With this technique we define our custom rule which can be in hierarchical order
We then generate a classified layer and visualize the results.
land_cover_rules = RuleSet(name="Land_Cover")
land_cover_rules.add_rule(name="Vegetation", condition="NDVI > 0.2")
land_cover_rules.add_rule(name="Other", condition="NDVI <= 0.2")
land_cover_layer = land_cover_rules.execute(
segmentation_layer,
layer_manager=manager,
layer_name="Land_Cover",
)
fig3 = plot_classification(land_cover_layer, class_field="classification")
plt.show()
fig3.savefig(os.path.join(output_dir, "3_land_cover.png"))
Applying Hierarchical Classification Rules¶
For further refinement, we can apply hierarchical rules. In this example, we subdivide the Vegetation
class into categories such as Healthy_Vegetation
, Moderate_Vegetation
, and Sparse_Vegetation
based on NDVI thresholds.
This demonstrates how you can build upon basic classifications to obtain more granular information.
vegetation_rules = RuleSet(name="Vegetation_Types")
vegetation_rules.add_rule(
name="Healthy_Vegetation",
condition="(classification == 'Vegetation') & (NDVI > 0.6)",
)
vegetation_rules.add_rule(
name="Moderate_Vegetation",
condition="(classification == 'Vegetation') & (NDVI <= 0.6) & (NDVI > 0.4)",
)
vegetation_rules.add_rule(
name="Sparse_Vegetation",
condition="(classification == 'Vegetation') & (NDVI <= 0.4)",
)
vegetation_layer = vegetation_rules.execute(
land_cover_layer,
layer_manager=manager,
layer_name="Vegetation_Types",
result_field="veg_class",
)
fig4 = plot_classification(vegetation_layer, class_field="veg_class")
plt.show()
fig4.savefig(os.path.join(output_dir, "4_vegetation_types.png"))
Exporting and Reviewing Results¶
Finally we export the land cover and vegetation layers as GeoJSON and raster, and print out the available layers from the manager.
land_cover_geojson = os.path.join(output_dir, "land_cover.geojson")
vegetation_geojson = os.path.join(output_dir, "vegetation_types.geojson")
layer_to_vector(land_cover_layer, land_cover_geojson)
layer_to_vector(vegetation_layer, vegetation_geojson)
land_cover_raster = os.path.join(output_dir, "land_cover.tif")
layer_to_raster(land_cover_layer, land_cover_raster, column="classification")

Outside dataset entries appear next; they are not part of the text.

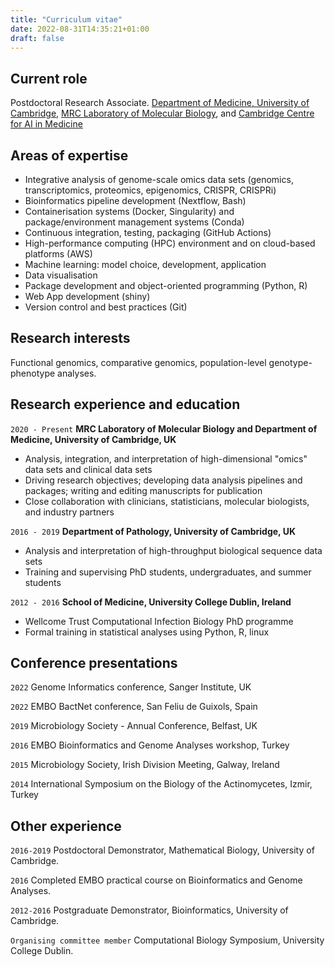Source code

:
 ```yaml
---
title: "Curriculum vitae"
date: 2022-08-31T14:35:21+01:00
draft: false
---
```


## Current role

Postdoctoral Research Associate.
[Department of Medicine, University of Cambridge](https://www.med.cam.ac.uk/), [MRC Laboratory of Molecular Biology](https://www2.mrc-lmb.cam.ac.uk/), and [Cambridge Centre for AI in Medicine](https://ccaim.cam.ac.uk/)


## Areas of expertise

- Integrative analysis of genome-scale omics data sets (genomics, transcriptomics, proteomics, epigenomics, CRISPR, CRISPRi)
- Bioinformatics pipeline development (Nextflow, Bash)
- Containerisation systems (Docker, Singularity) and package/environment management systems (Conda)
- Continuous integration, testing, packaging (GitHub Actions)
- High-performance computing (HPC) environment and on cloud-based platforms (AWS)
- Machine learning: model choice, development, application
- Data visualisation
- Package development and object-oriented programming (Python, R)
- Web App development (shiny)
- Version control and best practices (Git)


## Research interests

Functional genomics, comparative genomics, population-level genotype-phenotype analyses.

## Research experience and education

`2020 - Present`
__MRC Laboratory of Molecular Biology and Department of Medicine, University of Cambridge, UK__
- Analysis, integration, and interpretation of high-dimensional "omics" data sets and clinical data sets
- Driving research objectives; developing data analysis pipelines and packages; writing and editing manuscripts for publication
- Close collaboration with clinicians, statisticians, molecular biologists, and industry partners

`2016 - 2019`
__Department of Pathology, University of Cambridge, UK__
- Analysis and interpretation of high-throughput biological sequence data sets
- Training and supervising PhD students, undergraduates, and summer students

`2012 - 2016`
__School of Medicine, University College Dublin, Ireland__
- Wellcome Trust Computational Infection Biology PhD programme
- Formal training in statistical analyses using Python, R, linux

## Conference presentations

`2022`
Genome Informatics conference, Sanger Institute, UK

`2022`
EMBO BactNet conference, San Feliu de Guixols, Spain

`2019`
Microbiology Society - Annual Conference, Belfast, UK

`2016`
EMBO Bioinformatics and Genome Analyses workshop, Turkey

`2015`
Microbiology Society, Irish Division Meeting, Galway, Ireland

`2014`
International Symposium on the Biology of the Actinomycetes, Izmir, Turkey


## Other experience

`2016-2019`
Postdoctoral Demonstrator, Mathematical Biology, University of Cambridge.

`2016`
Completed EMBO practical course on Bioinformatics and Genome Analyses.

`2012-2016`
Postgraduate Demonstrator, Bioinformatics, University of Cambridge.

`Organising committee member`
Computational Biology Symposium, University College Dublin.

print(f"Land cover GeoJSON saved to {land_cover_geojson}")
print(f"Vegetation GeoJSON saved to {vegetation_geojson}")
print(f"Land cover raster saved to {land_cover_raster}")
# List all available layers from the manager
print("\nAvailable layers:")
for i, layer_name in enumerate(manager.get_layer_names(), start=1):
print(f" {i}. {layer_name}")
Mapping categorical values: {'Vegetation': 0, 'Other': 1} Land cover GeoJSON saved to output/land_cover.geojson Vegetation GeoJSON saved to output/vegetation_types.geojson Land cover raster saved to output/land_cover.tif Available layers: 1. Base_Segmentation 2. Land_Cover 3. Vegetation_Types
Summary¶
In this notebook we:
- Loaded a sample raster image.
- Performed segmentation on the raster.
- Calculated spectral indices (NDVI) and attached additional functions.
- Applied basic and hierarchical rule-based classifications to derive land cover types.
- Displayed the figures inline and exported the results for further analysis.
This example demonstrates how rule-based functions can be integrated for remote sensing and image analysis workflows using the nickyspatial library.